Triplex Sizing Assay
As part of the Vanderbilt-Ingram Cancer Center's Personalized Cancer Medicine Initiative (PCMI) a triplex sizing assay was developed for non-small cell lung cancer (NSCLC) to prioritize anti-cancer therapy (2). This assay can assess insertions and deletions in EGFR exon 19 and exon 20 and HER2 Exon 20 and is based on capillary electrophoresis of fluorescently labeled PCR products (Figure 2).
The ITR is performing this sizing assay on human tumors (formalin-fixed paraffin-embedded (FFPE) and fresh frozen) and cell lines for the research community.
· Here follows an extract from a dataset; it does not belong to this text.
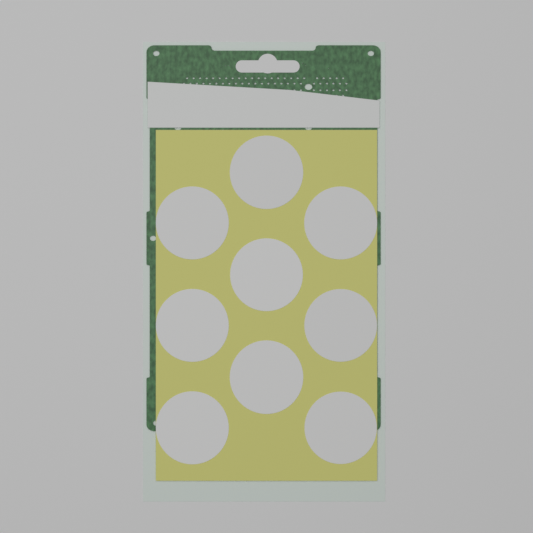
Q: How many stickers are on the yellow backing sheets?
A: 9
ITR requires only ONE of the following per sample:
20 ng genomic DNA (quantified by a double-stranded DNA detection assay-e.g. picogreen) or 40 ng genomic DNA (quantified by nanodrop)
FFPE tissue (block OR 2-10 um sections from a 1cm x 1cm tumor)
Frozen cell pellet from > 6 cm dish
Figure 2. Triplex Sizing Assay. Multiplex PCR is performed using HEX or FAM labeled fluorescent reverse primers and the resulting PCR products are subject to capillary electrophoresis. Vertically-dashed lines represent the location of the wild-type (WT) peaks for each primer set. Red arrows denote the location of EGFR or HER2 insertions or deletions.